The Limited Times

Now you can see non-English news...

Opinion | Living alongside identification | Israel Hayom

2023-11-05T20:20:30.709Z

Highlights: I understand that the families of the abductees feel that Tel Aviv has returned to their lives. And they're right. The cafes are crowded, the Home Front Command approved a return to normal routine, and they were left helpless. Since the massacre in the Gaza Strip, I find myself in tears in front of the videos. We all need to be by their side and conduct the struggle with them, and it is good that every Tel Avivian and every Israeli citizen who is not afraid to drive on Israel's roads should come.


I understood that the families of the abductees feel that Tel Avivians have returned to their lives • And they are right • The cafes are crowded, the Home Front Command approved a return to normal routine, and they were left helpless


Since the massacre in the Gaza Strip, I find myself in tears in front of the videos, in front of the interviews, in front of the soldiers.

There is no ability to contain all the pain, sorrow and loss. Everyone, I suppose, puts himself in the situation and thinks about what he would do if only one child had to be saved. If one had to choose between parents and children, between spouse and sibling.

Incomprehensible situations, that happened.

A video from that Saturday circulated on social networks documenting the rescue of a girl and baby from a car in Sderot. The parents were murdered, the echoes of the gunshots all around can be heard clearly.

One of the officers approaches, and when he opens the back door of the car, the voice of the 6-year-old girl is heard in a voice full of terror, begging for her life - "No, please no," she shouts, convinced that they have come to shoot her. The policeman tells her: "Police, police, don't shoot." Trying to reassure.

And the girl says, "Are you Israel's?" "Yes, sweetheart, yes," the policeman replies. "Take us," she begs. "We'll take you," he replies, "come." Then she says in a crying voice: "I'm here with a baby."

And you see a little baby covered in some red object.
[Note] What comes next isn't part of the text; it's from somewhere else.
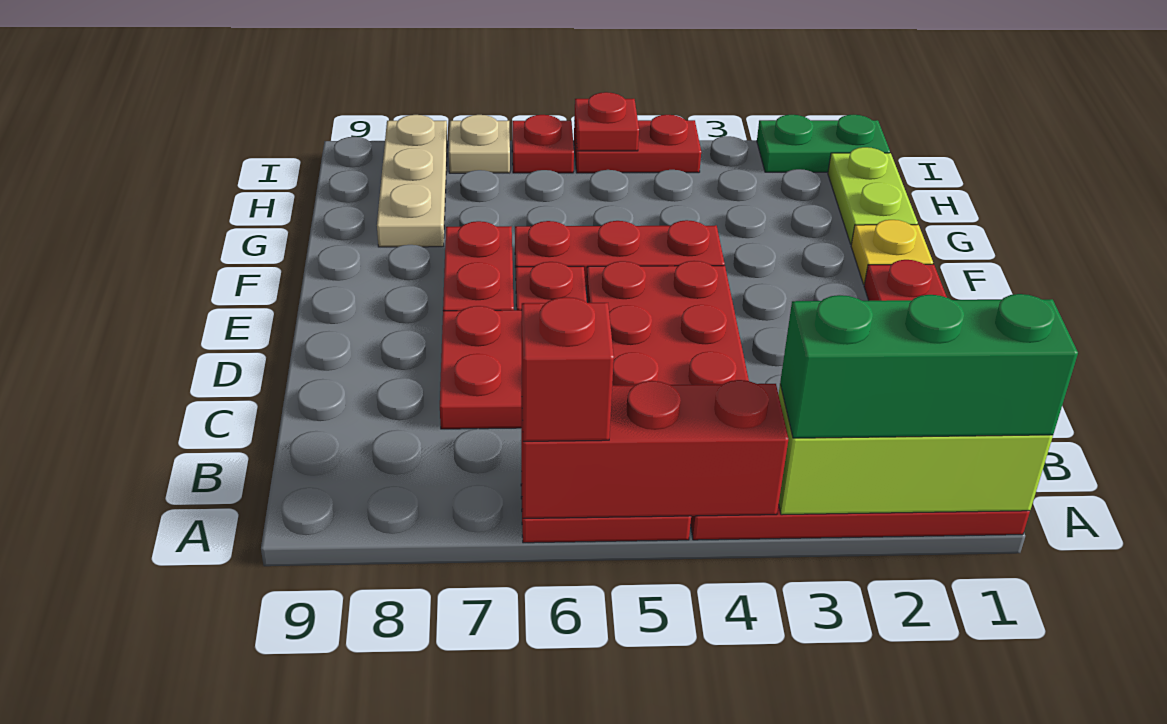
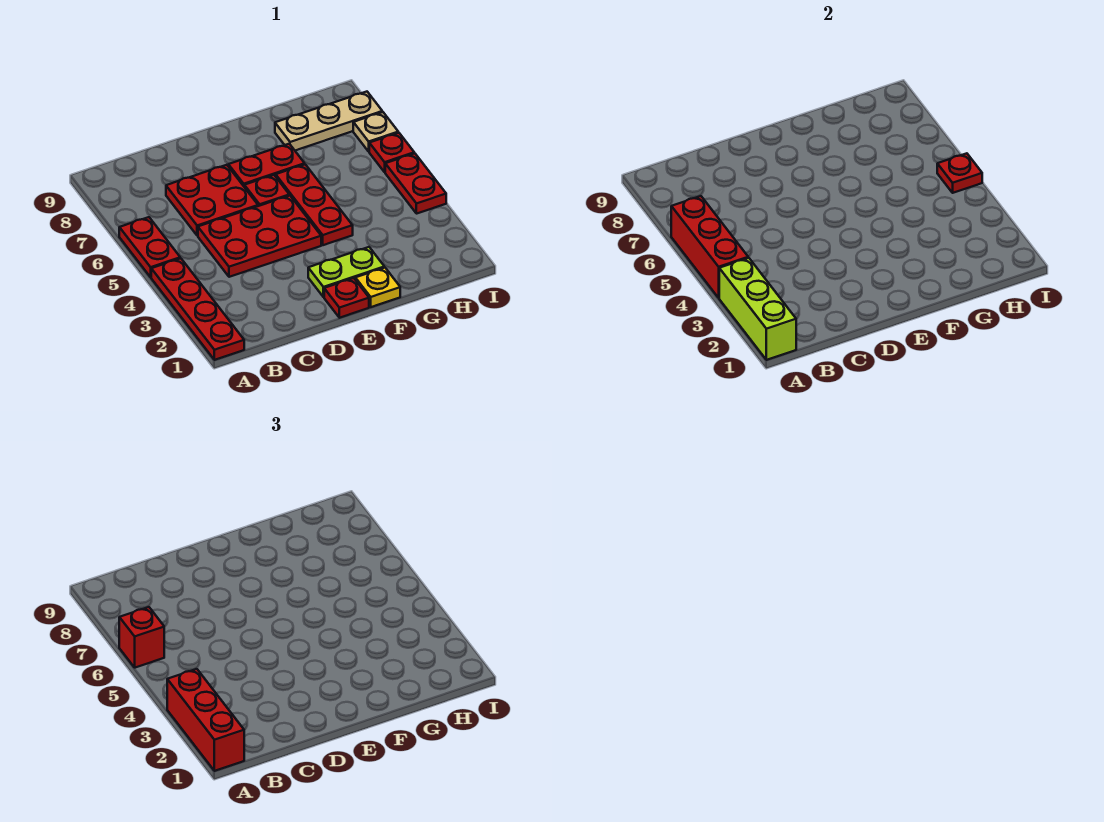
green 1x3 brick [780,294,1078,438] -> red 1x3 brick [167,669,244,771]
lime 1x2 plate [828,147,918,244] -> lime 1x2 plate moved to [308,247,384,297]
green 1x2 plate [757,115,890,172] -> none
And he calms her down and says, "We'll take you both." The heart was torn.

Last week I was at another mourning ceremony for a family that had lost loved ones in the envelope. Another family that can't even bury their loved one in the kibbutz where they lived. I was also in an encampment for the families of the abductees. The anger there is building up. Helplessness does not give rest.
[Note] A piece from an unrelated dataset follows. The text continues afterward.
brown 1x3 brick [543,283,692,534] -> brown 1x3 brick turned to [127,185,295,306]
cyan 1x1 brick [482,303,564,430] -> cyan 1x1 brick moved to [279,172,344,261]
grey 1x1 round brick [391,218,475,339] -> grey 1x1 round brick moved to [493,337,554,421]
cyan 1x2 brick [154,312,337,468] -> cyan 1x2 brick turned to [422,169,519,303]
And I went to the Expo in Tel Aviv to buy vegetables and fruits from the envelope, as part of my contribution to the community. And I was also in a café with girlfriends. And we sat and ate and laughed for about an hour, in which reality resembled what we knew before October 7.
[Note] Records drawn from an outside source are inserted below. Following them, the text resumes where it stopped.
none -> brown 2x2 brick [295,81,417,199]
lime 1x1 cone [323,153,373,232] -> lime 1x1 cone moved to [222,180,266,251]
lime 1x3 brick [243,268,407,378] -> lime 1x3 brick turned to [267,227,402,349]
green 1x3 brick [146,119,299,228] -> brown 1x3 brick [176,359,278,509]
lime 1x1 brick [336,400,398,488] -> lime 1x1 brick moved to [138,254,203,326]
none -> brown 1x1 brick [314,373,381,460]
I tell this because I understand that the families of the abductees feel that Tel Aviv has returned to their lives. And they're right. Cafes are bustling, restaurants are back in part, and not just in deliveries, and even movie theaters are back showing movies. The Home Front Command approved a return to normal life, while they were left helpless.

It is good for every Tel Avivian and every Israeli citizen who is not afraid to drive on Israeli roads to come to the encampment of the abductees in the plaza of the Tel Aviv Museum or in front of the gate at the Kirya in Kaplan. Yes, we must show solidarity with their struggle to return all the abductees

The first minute I heard what the families were thinking, I said, 'Wow, they're right.' We all need to be by their side and conduct the struggle with them, and it is good that every Tel Avivian and every Israeli citizen who is not afraid to drive on Israel's roads should come to the encampment of the abductees in the plaza of the Tel Aviv Museum or in front of the gate at the Kirya in Kaplan. Yes, we must show solidarity with their struggle to return all the abductees, including Hadar Goldin and Oron Shaul, whom Hamas has held since Operation Protective Edge. And that we remember never to normalize the situation, because it is not normal and it is forbidden to get used to it.

But, there is also a flip side to the same coin.

The strength of a company is tested precisely in difficult times. The fact that people are returning to work, to live, and to sit in cafes does not indicate a lack of interest in what happened to the envelope community or weakness and disconnection. It points to the strength of society, which ultimately must return to producing and consuming and living.

Because we are all – yes, all of us – one living human tissue. And if one of us goes away, something dies in us and something stays with him.

Wrong? We'll fix it! If you find a mistake in the article, please share with us

Source: israelhayom

All news articles on 2023-11-05

Similar news:

Trends 24h

Latest

© Communities 2019 - Privacy

The information on this site is from external sources that are not under our control.
The inclusion of any links does not necessarily imply a recommendation or endorse the views expressed within them.